DATA SEGMENT Start Marker
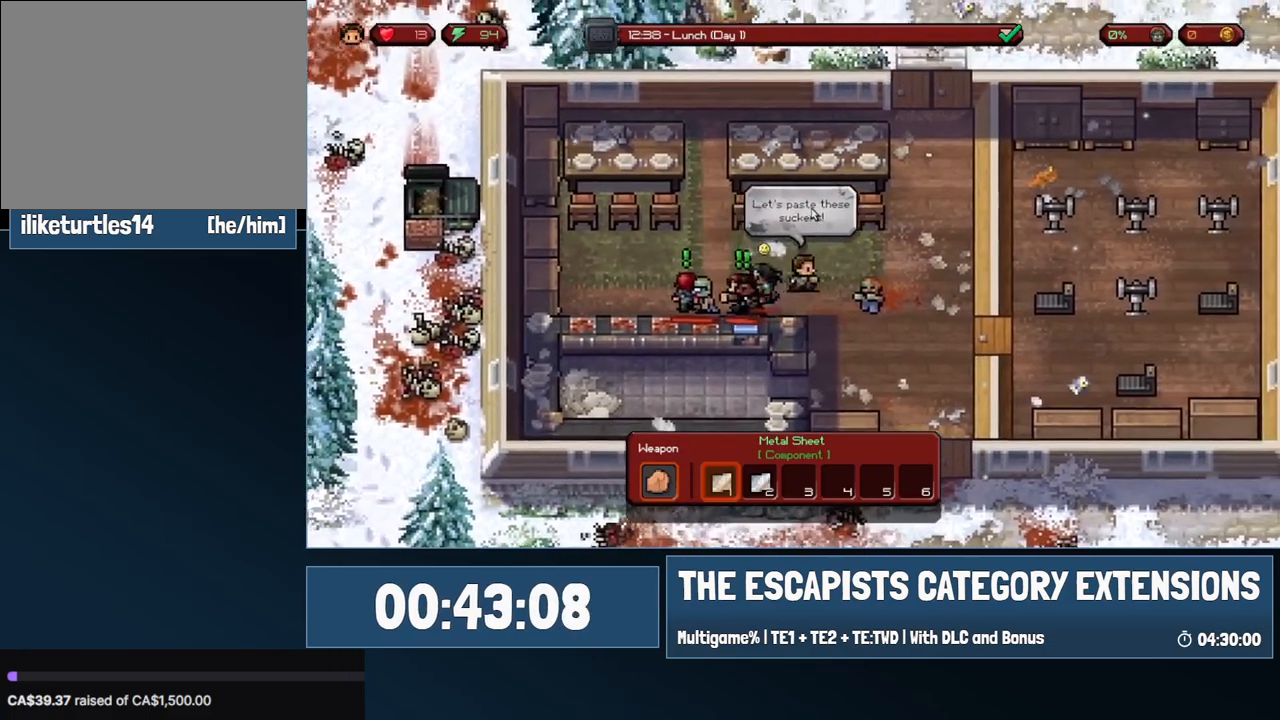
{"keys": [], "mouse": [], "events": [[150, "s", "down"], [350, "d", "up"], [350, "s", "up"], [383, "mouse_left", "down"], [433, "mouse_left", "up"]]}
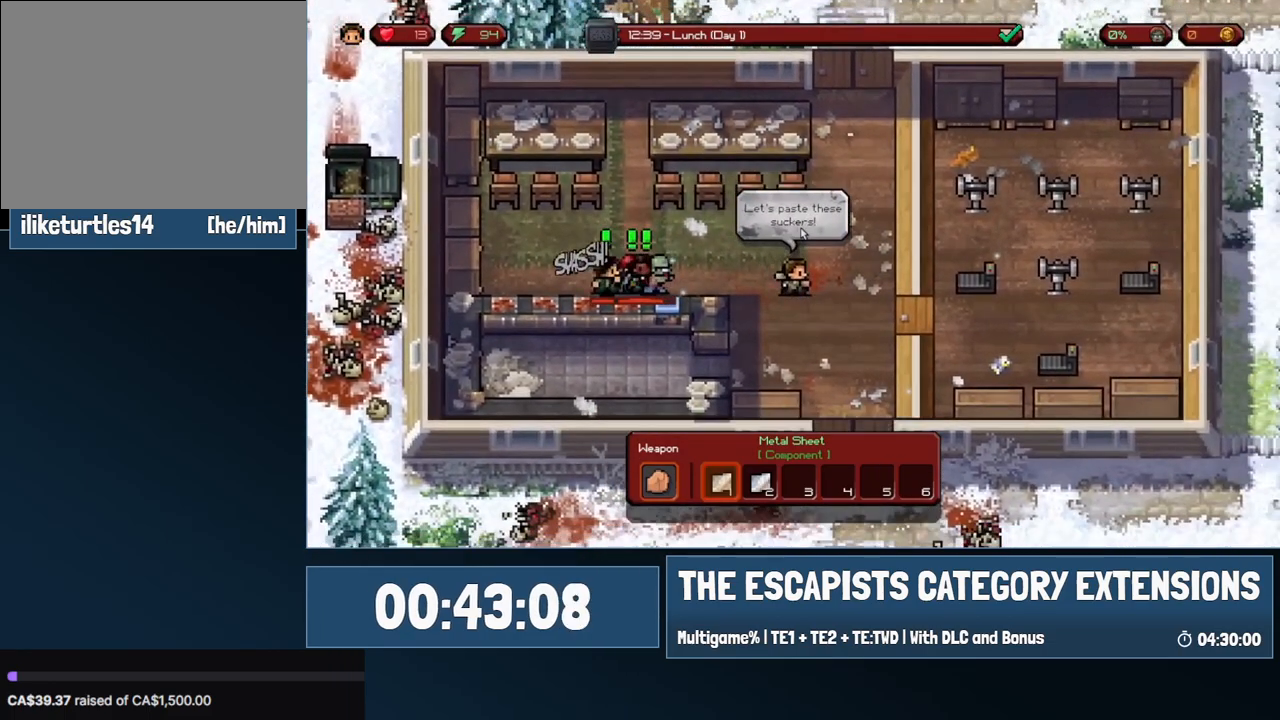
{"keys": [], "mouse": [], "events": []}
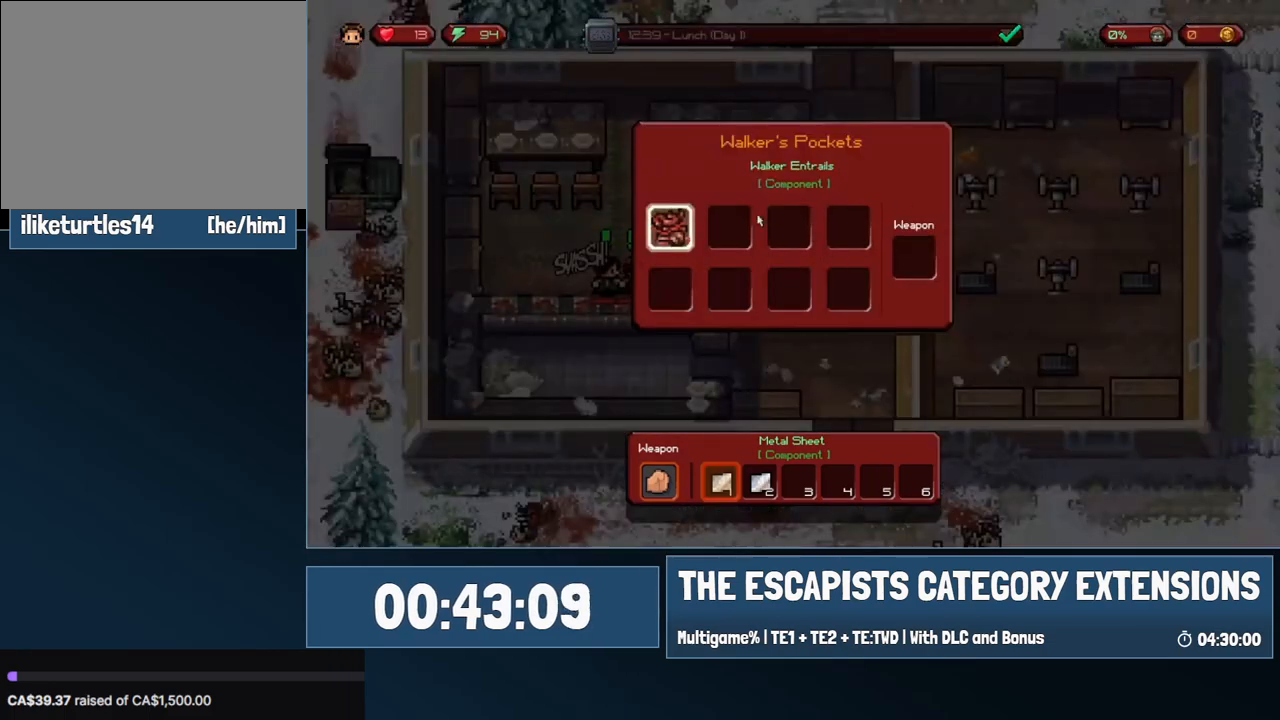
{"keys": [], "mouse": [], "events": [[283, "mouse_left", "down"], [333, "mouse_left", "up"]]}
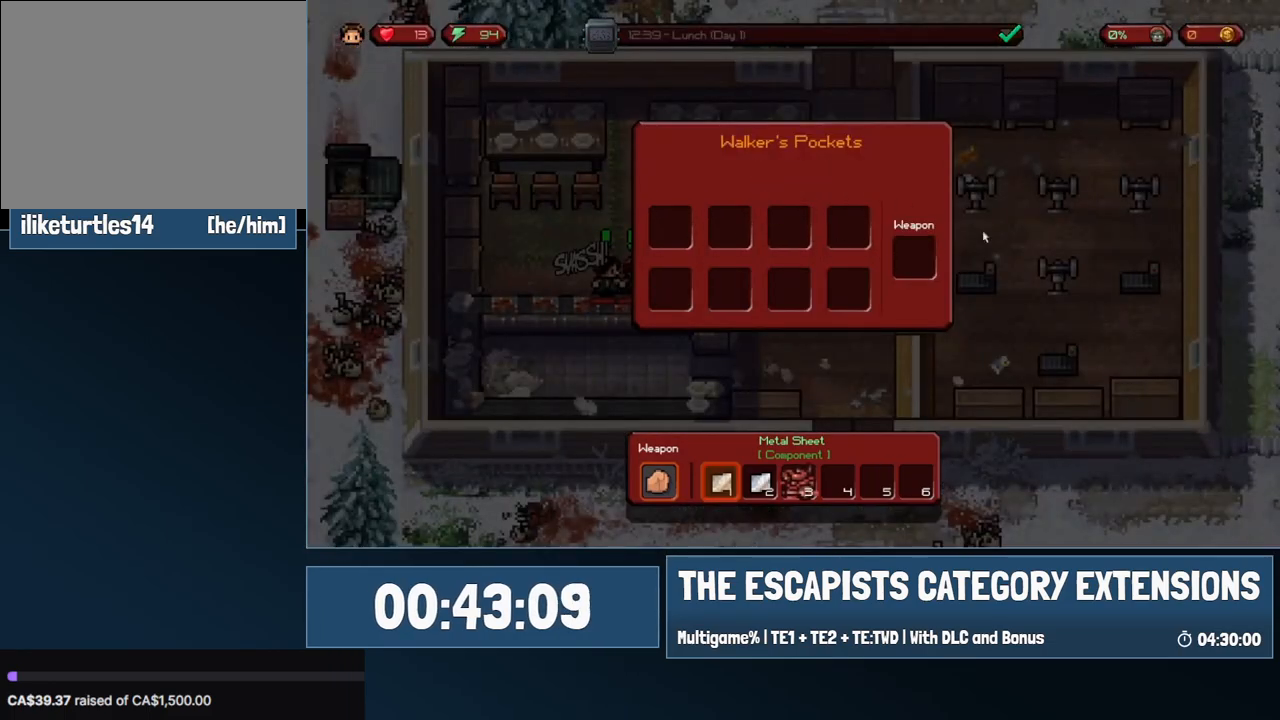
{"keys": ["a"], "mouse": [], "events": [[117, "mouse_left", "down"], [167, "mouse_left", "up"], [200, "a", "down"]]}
DATA SEGMENT End Marker
TO DO:
Output the material verbatim, skipping the images.

TASK RESULT:
{"keys": [], "mouse": [], "events": [[150, "s", "down"], [350, "d", "up"], [350, "s", "up"], [383, "mouse_left", "down"], [433, "mouse_left", "up"]]}
{"keys": [], "mouse": [], "events": []}
{"keys": [], "mouse": [], "events": [[283, "mouse_left", "down"], [333, "mouse_left", "up"]]}
{"keys": ["a"], "mouse": [], "events": [[117, "mouse_left", "down"], [167, "mouse_left", "up"], [200, "a", "down"]]}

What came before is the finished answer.